Although occasionally, duplication of host-gene extrons in mtDNA could tend to take place more frequently near N-terminal than C-terminal. A possible explanation is that, deletion of introns together with host-gene fragments from donor mtDNA might result in loss of the fragment, while host genes near N-terminal could be more tolerant to fragment loss than those near C-terminal. In case the lost fragment locates near C-terminal, host gene would be unable to transcribe, leading to a loss of gene function. However, host gene would still be able to transcribe, completely or partially, when the lost fragment locates near N-terminal. Consequently, host-gene segments carried by introns were observed to concentrate near N-terminal, and then insertion of the introns into recipient mtDNAs leads to host-gene duplications near N-terminal.
Annotation errors without intra-specific comparisons
Conserved protein-coding genes and rRNAs in fungal mitochondrial genome were annotated by the MFannot[11, 49] or BLAST [50] programs; their intron-exon boundaries were identified by Clustal W by comparison with intron-free homologous genes of closely related species [50]; and tRNAs were identified by MFannot[49], tRNAscan-SE [51], RNAweasel, and/or Rfam [32]. However, because of the great differences existing among intergenic regions of interspecific mitochondrial genomes, some annotation errors might have occurred in these alignments. These errors were reflected mainly in the annotations of introns with N-terminal homolog of host gene, and introns within tRNAs.
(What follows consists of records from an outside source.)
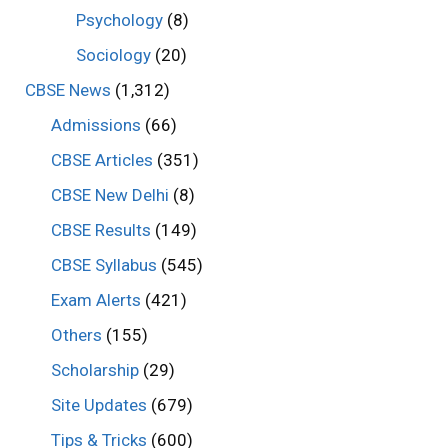
Psychology
(8)
Sociology
(20)
CBSE News
(1,312)
Admissions
(66)
CBSE Articles
(351)
CBSE New Delhi
(8)
CBSE Results
(149)
CBSE Syllabus
(545)
Exam Alerts
(421)
Others
(155)
Scholarship
(29)
Site Updates
(679)
Tips & Tricks
(600)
In this study, six introns with truncated host gene precursor were not detected by MFannot, but by alignment with the corresponding intron-free genes of intra-specific isolates. The common feature of these introns was that they contained a fragment at the 5' ends, which was a 'duplication' of their following exon. As a result, the software could not identify the real exons. RNAweasel, Mfannot, and tRNA-SE were used to identify tRNAs in T. fuciformis, and no intron containing tRNA was found. However, three tRNAs with introns were identified among 16 mitochondrial genomes by intra-specific comparison, which were trnL in TF06, TF07, and TF09, trnI in TF11, TF14, and TF15, and trnP in TF05, and TF06. The short sequence length of tRNAs made it difficult for programs to annotate the introns they carried. High similarity of sequences not only in conserved genes but also intergenic regions among intra-specific mtDNAs made intron-insertion boundaries clearer. Intra-specific mitochondrial genome comparison improved quality of their gene annotation.